Research:Mapping Non-Emergency Help Pathways
This project mapped community-created and maintained help pathways on four wikis (Vietnamese, Turkish, Portuguese, Japanese) as well as global help pathways, in order to inform the development of the non-emergency flow for the Incident Reporting System.
Methods
[edit]This research project was conducted by examining existing on-wiki documentation. This research project did not involve human subjects.
We began by identifying different on-wiki reporting venues and policies, typically beginning at the sidebar links to Help and Community pages. We created an assessment framework to provide a standardized way to assess these reporting venues and policies, so that we could compare them against each other and see where the most common overlaps were. This assessment framework looked at:
- What policy violations each reporting venue or guideline addressed
- What types of incidents it covered
- How structured reports could be (freeform text, template, prefilled text, etc.)

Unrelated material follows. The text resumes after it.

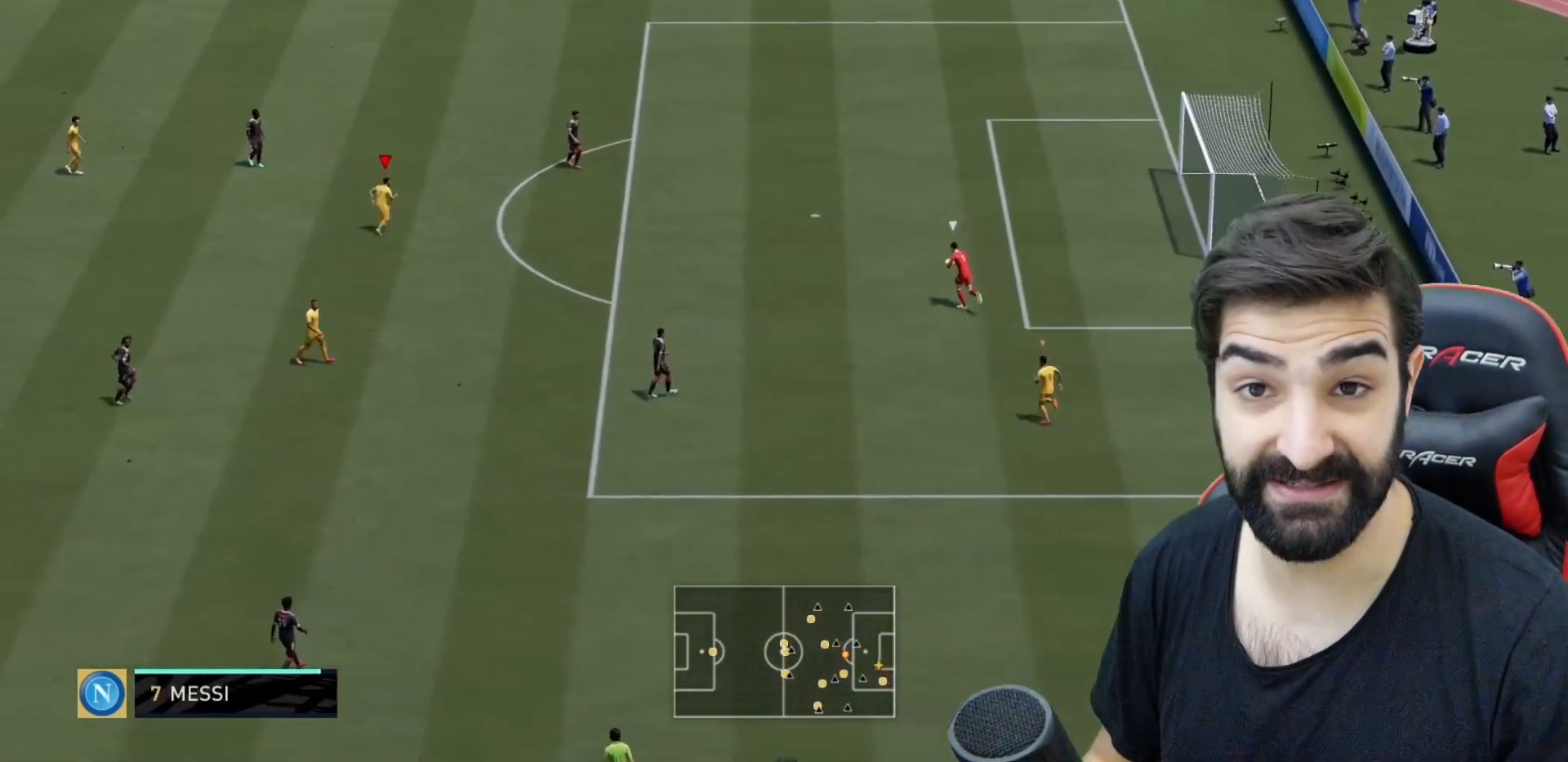
{"buttons": ["R2"], "left_stick": "up", "right_stick": "center", "events": [[418, "left_stick", "up"]]}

- Who would be notified if reports were created, modified, or closed
- Whether or not reports received status updates, and whether or not those updates were public or private
- The visibility of any reports made
- Whether or not the guideline or reporting venue would take reporters off-wiki
- How far down the screen, in pixels, was the first element that would allow a user to submit a new report
- Whether or not the policy page linked to the reporting page, and vice versa
- Number of clicks required to get to the reporting page from a given article page, talk page, or user page
- Number of wikilinks and redirects for the reporting venue
- What user group(s) were responsible for acting on reports filed in that venue
We additionally created flowcharts describing the ideal course of action through global support systems. These covered help workflows that are generally handled by global sysops or stewards.
Results
[edit]Key takeaways on the four studied Wikipedias (Portuguese, Japanese, Vietnamese, Turkish) include:
- Conflict resolution pages are often not well maintained and prone to incomplete localization. Conflict resolution guideline/help/policy pages on the four studied Wikipedias closely mimicked each other in structure, and we theorize that they share a common source in an older version of English Wikipedia's Dispute Resolution page. Additionally, Vietnamese Wikipedia's Conflict resolution page links to the English Wikipedia Arbitration Committee; Japanese Wikipedia's Conflict resolution page has a section on arbitration, but it simply notes that it has not had an arbitration committee since 2016 and again discusses the status of English Wikipedia's ArbCom.
- Pages for assistance deal with a broad range of issues, most commonly vandalism, spam and other content issues. This means it may be hard for a newcomer to realize they have arrived at the appropriate reporting venue for interpersonal conflict, as there are few examples of how to report interpersonal conflict as compared to content issues.
- The default assumption is that conflicts should be resolved, where possible, on the talk page by the people directly involved in the dispute. Policy pages are generally written with the assumption that the reader bears responsibility for de-escalation, as opposed to (for example) a reader seeking help to de-escalate a situation. Readers are encouraged to leave heated arguments in many of these conflict resolution guidelines. While this is suitable for low-level disputes, it may not align with best practices for more serious incidents of harassment or bullying on-wiki.
- Smaller wikis have more generalized request venues, more frequently merge policy pages with reporting venues, are less likely to use bespoke templates or page preloads, and tend to have their "make a report" button further up the page. This aligns with our assumption that larger wikis, with more volunteer editors, tend to create more structure around incident reporting and more formalized procedures around the same.
- Maintenance and content requests tend to be specific or specialized; dispute resolution requests are less clear-cut. Request pages are generally organized by desired outcome: for instance, a page to request moves, a page to request page protection, etc. This streamlines things for maintainers and people who are expected to carry out these requests. However, this model doesn't fit as nicely for conflict resolution as the desired outcome can change over time.